[Dataset content]
*** Block opens ***

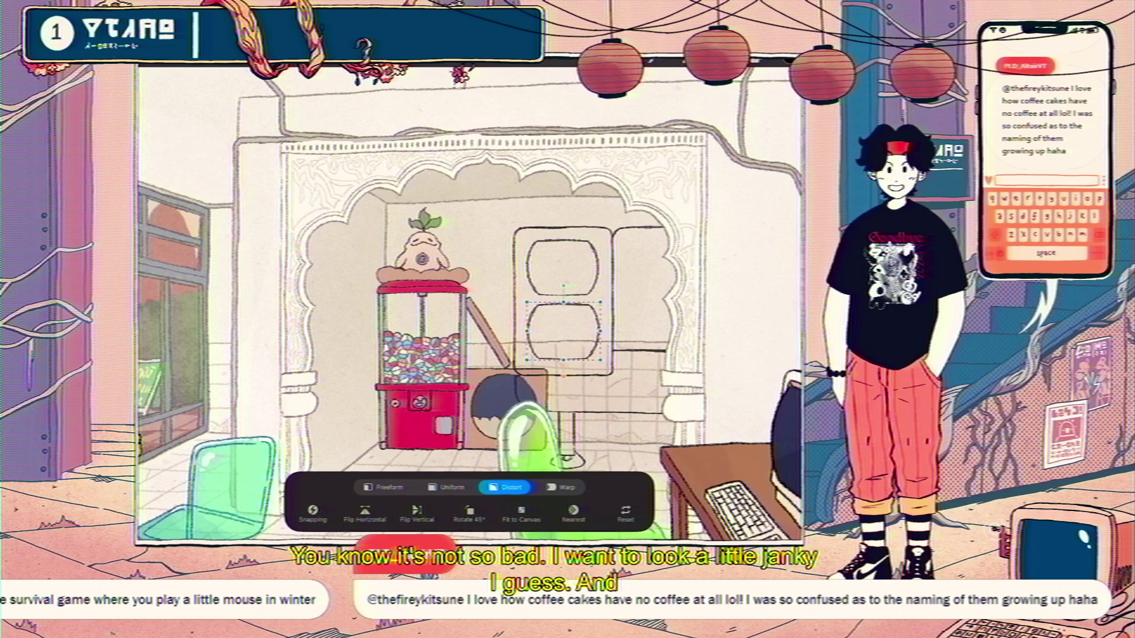
pyautogui.click(257, 63)
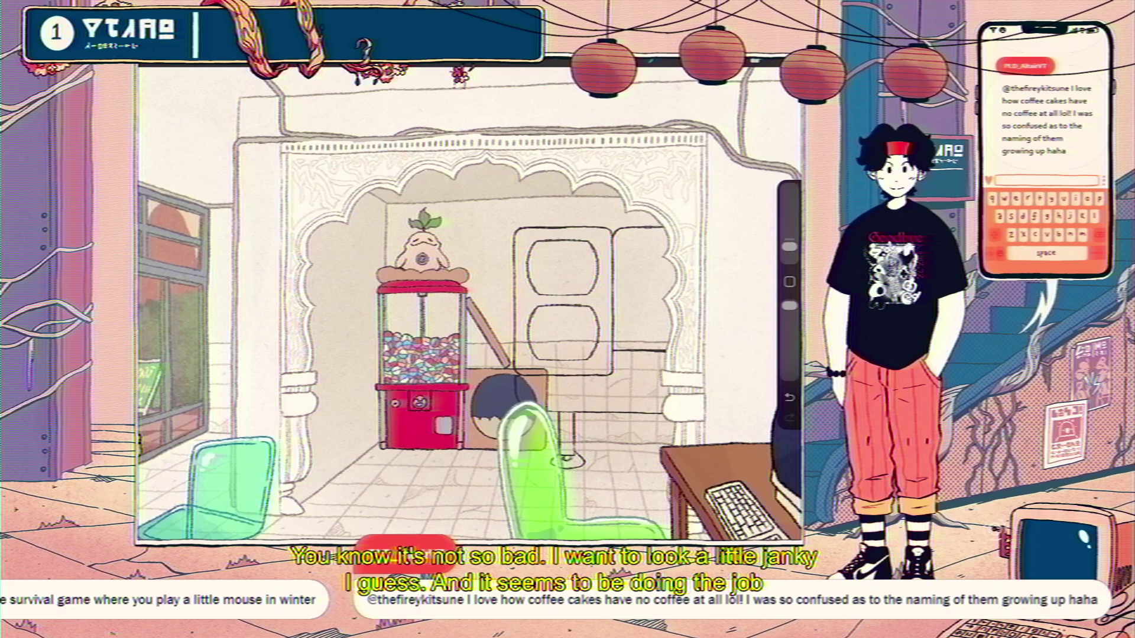
pyautogui.click(754, 62)
pyautogui.click(754, 63)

*** Block closes ***

[Problem statement] Exactly as written, restate the listing above with its pictures omitted.

[Reply]
pyautogui.click(257, 63)
pyautogui.click(754, 62)
pyautogui.click(754, 63)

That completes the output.